(Chart-based quiz items)
|---|
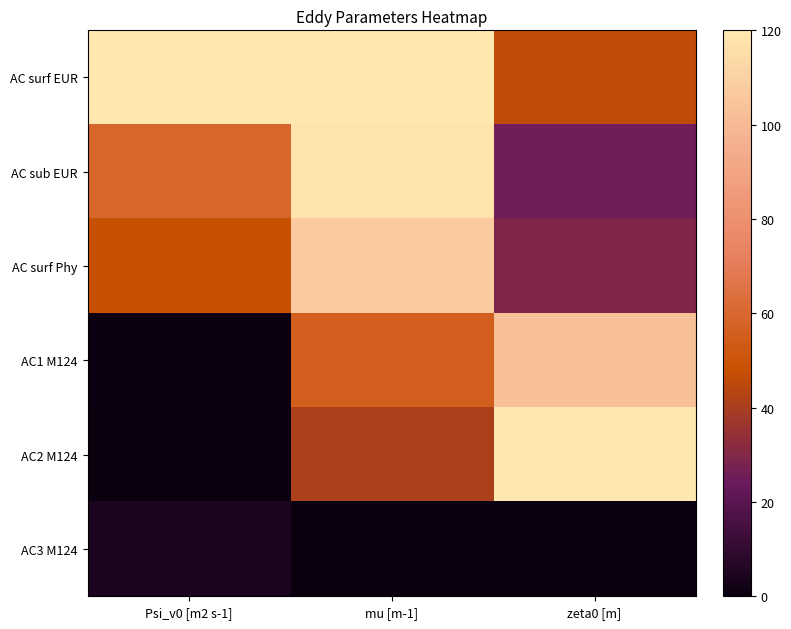

Reading right to left, list all the values displayed in this chart.

AC surf EUR: zeta0 [m]=46.2	mu [m-1]=120.0	Psi_v0 [m2 s-1]=120.0
AC sub EUR: zeta0 [m]=25.7	mu [m-1]=117.8	Psi_v0 [m2 s-1]=59.1
AC surf Phy: zeta0 [m]=29.4	mu [m-1]=107.4	Psi_v0 [m2 s-1]=48.6
AC1 M124: zeta0 [m]=102.8	mu [m-1]=55.4	Psi_v0 [m2 s-1]=0.8
AC2 M124: zeta0 [m]=120.0	mu [m-1]=41.0	Psi_v0 [m2 s-1]=0.0
AC3 M124: zeta0 [m]=0.0	mu [m-1]=0.0	Psi_v0 [m2 s-1]=4.6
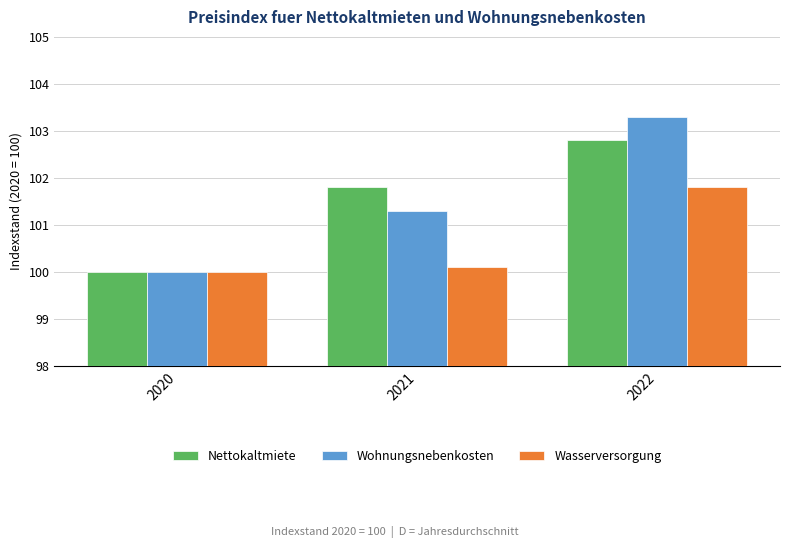

How many series are shown in this chart?

3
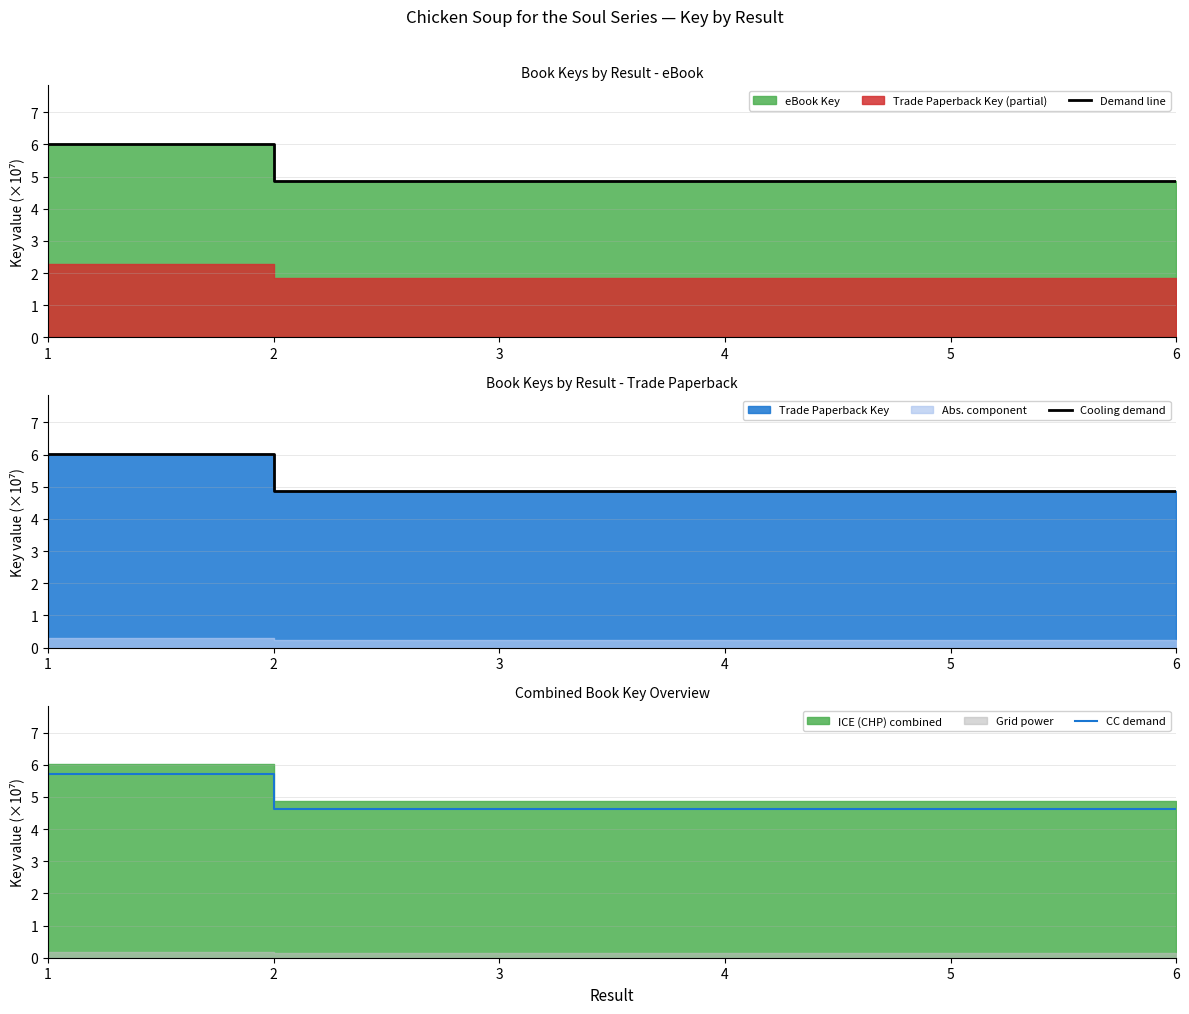

Count the number of data series in this chart.

3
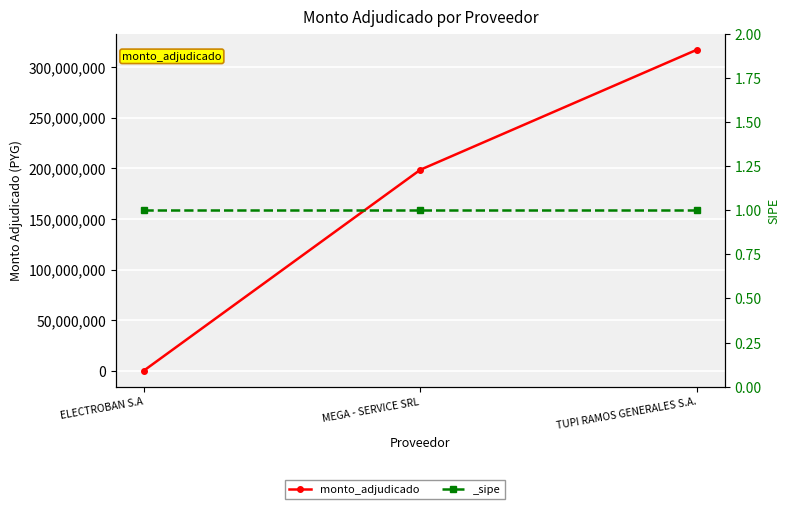

The chart shows a value of 98302159 at MEGA - SERVICE SRL. True or false?

False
|---|
◆ **Work instruction**
Reproduce every record above word for word, leaving out the pictures.

◆ **Answer area**
Reading right to left, list all the values displayed in this chart.

AC surf EUR: zeta0 [m]=46.2	mu [m-1]=120.0	Psi_v0 [m2 s-1]=120.0
AC sub EUR: zeta0 [m]=25.7	mu [m-1]=117.8	Psi_v0 [m2 s-1]=59.1
AC surf Phy: zeta0 [m]=29.4	mu [m-1]=107.4	Psi_v0 [m2 s-1]=48.6
AC1 M124: zeta0 [m]=102.8	mu [m-1]=55.4	Psi_v0 [m2 s-1]=0.8
AC2 M124: zeta0 [m]=120.0	mu [m-1]=41.0	Psi_v0 [m2 s-1]=0.0
AC3 M124: zeta0 [m]=0.0	mu [m-1]=0.0	Psi_v0 [m2 s-1]=4.6

How many series are shown in this chart?

3

Count the number of data series in this chart.

3

The chart shows a value of 98302159 at MEGA - SERVICE SRL. True or false?

False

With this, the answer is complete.